The comprehensive assessment of issuers' performance in adhering to corporate governance principles as contained in the Corporate Governance Code reveals a positive trend towards fostering robust governance practices within the issuers’ operational frameworks. Of the assessed issuers, 31 secured a leadership rating, 8 attained a good rating and 6 achieved a fair rating whereas a reduced number of 4 issuers only falling into the needs improvement category. This reduction signifies substantive progress in embedding strong corporate governance practices within issuers organizational structures.
The annual weighted overall score by all issuers witnessed a commendable improvement surging from 72.27% (Good rating) in the financial year 2021/2022 to an impressive 75.71% (Leadership rating) in the financial year 2022/2023.
This substantial improvement underscores a collective dedication among issuers towards enhancing their governance structures and practices resulting in an elevated performance standard across the assessed period.
a) Review of the Capital Markets (Securities) (Public Offers, Listing and Disclosures) Regulations 2002 (‘2002 Regulations’): The Authority finalized the review of the Public Offers Listing and Disclosure regulations for issuers of securities to the public in Kenya. This was necessitated by the need to incorporate emerging areas and streamline eligibility and listing requirements necessitating the review to overhaul the 2002 Regulations.
b) Re-definition of an independent director: Please take note that going forward, Regulation 2(1) of the Capital Markets (Securities) (Public Offers, Listing and Disclosures) Regulations 2023 provides that a director shall cease being independent after 6 years of continuous service.

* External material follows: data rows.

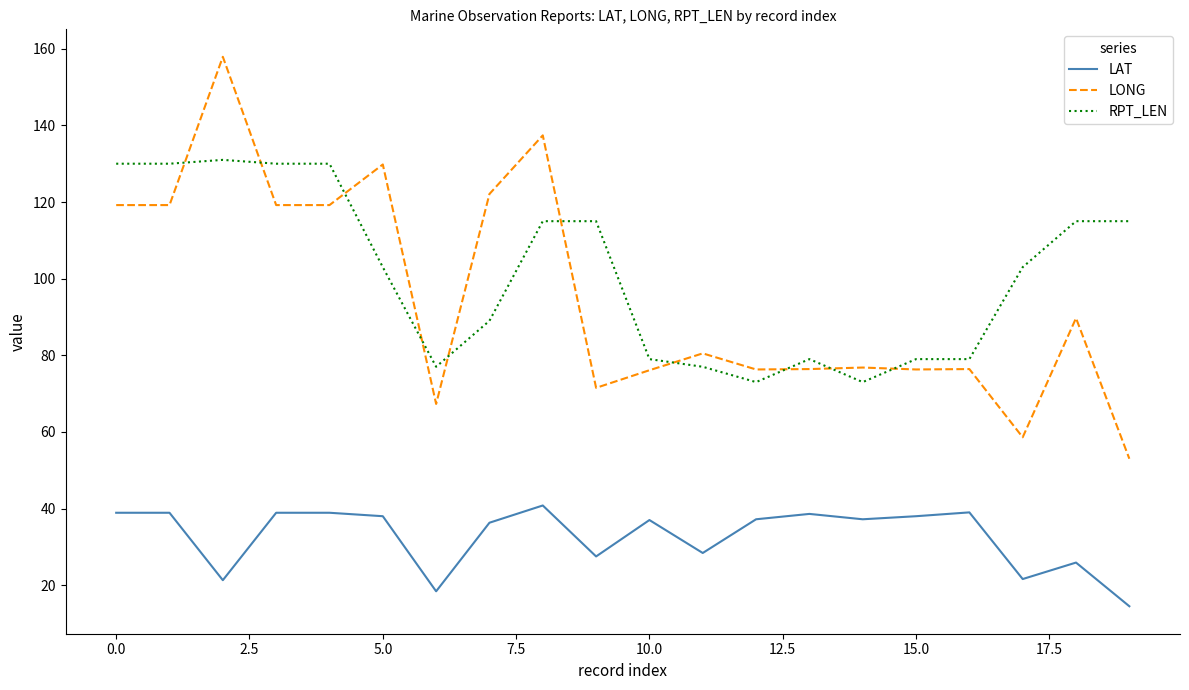

True or false: RPT_LEN and LAT intersect in this chart.

False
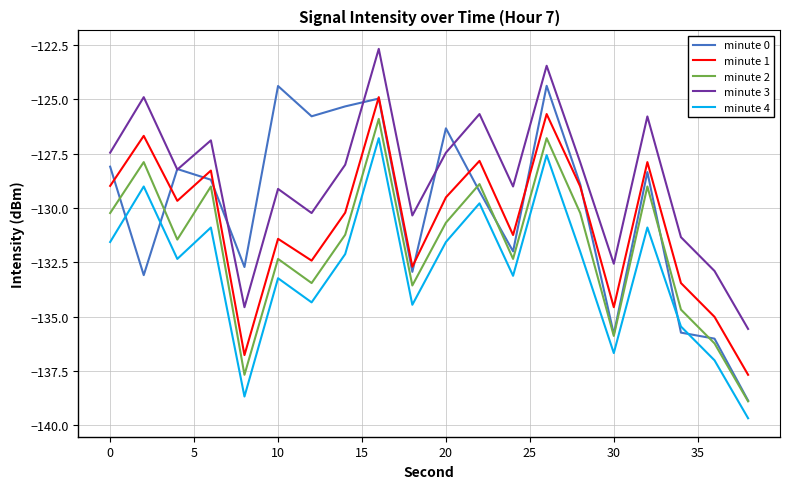

What is the lowest value of the minute 0 series?

-138.9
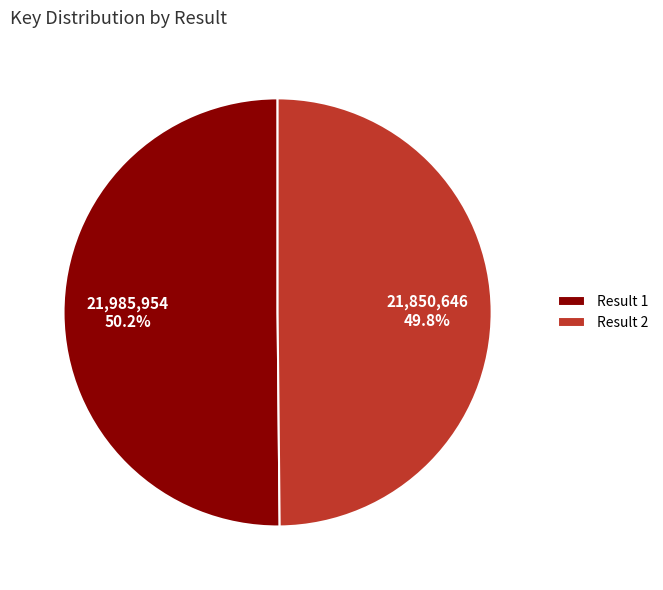

How much of the chart is everything except Result 1?

49.8%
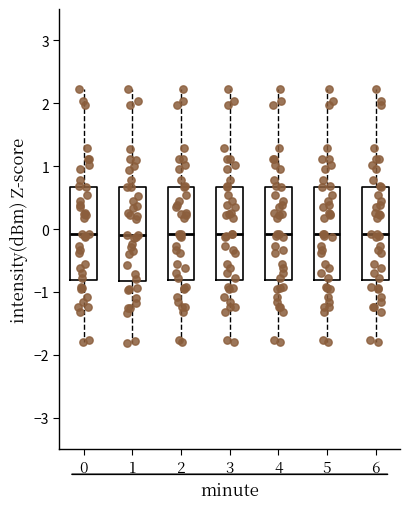

Reading left to right, read every box against the y-axis: the position of its median line, the range the box covers, and the ends of its whiskers. The values are not printed on the chart, so give them approximately, as read against the axis.

0: median -0.1, box -0.8 to 0.7, whiskers -1.8 to 2.2
1: median -0.1, box -0.8 to 0.7, whiskers -1.8 to 2.2
2: median -0.1, box -0.8 to 0.7, whiskers -1.8 to 2.2
3: median -0.1, box -0.8 to 0.7, whiskers -1.8 to 2.2
4: median -0.1, box -0.8 to 0.7, whiskers -1.8 to 2.2
5: median -0.1, box -0.8 to 0.7, whiskers -1.8 to 2.2
6: median -0.1, box -0.8 to 0.7, whiskers -1.8 to 2.2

c) Define cross directorship: To enhance clarity regarding the independence of independent directors as per the Corporate Governance Code, the Authority is actively addressing concerns raised by issuers regarding the definition of 'cross directorship.'
d) Review the corporate governance reporting templates and assessment methodology: The Authority will undertake a comprehensive regulatory review of corporate governance reporting templates and assessment methodology for issuers in order to maintain relevance.
e) Introduce risk-based approach in the corporate governance assessment process: The Authority is seeking to introduce a risk-based approach in assessing application of corporate governance requirements for issuers in Kenya to ensure a more targeted, efficient and effective assessment process.
f) Integrating sustainability into the listing requirements: The Authority is exploring avenues to integrate sustainability into the listing requirements, emphasizing the significance of ESG performance.
g) Endorsement of IFRS S1 and S2: The Authority fully embraces and advocates the implementation of IFRS S1 and S2, pivotal frameworks that underscore the significance of ESG considerations in financial disclosures.
h) NSE ESG Guidance Manual Alignment: The Nairobi Stock Exchange (NSE) ESG Guidance Manual will undergo revisions to align seamlessly with the new IFRS standards.
i) ESG Integration in Investment Decisions: The Authority will strongly encourage institutional investors to integrate ESG factors into their investment decision-making processes.
j) ESG Guideline: The Authority is committed to developing a comprehensive ESG guideline for the capital markets sector.
k) Carbon Markets: The Authority is actively dedicated to formulating a robust and all-encompassing carbon markets policy framework.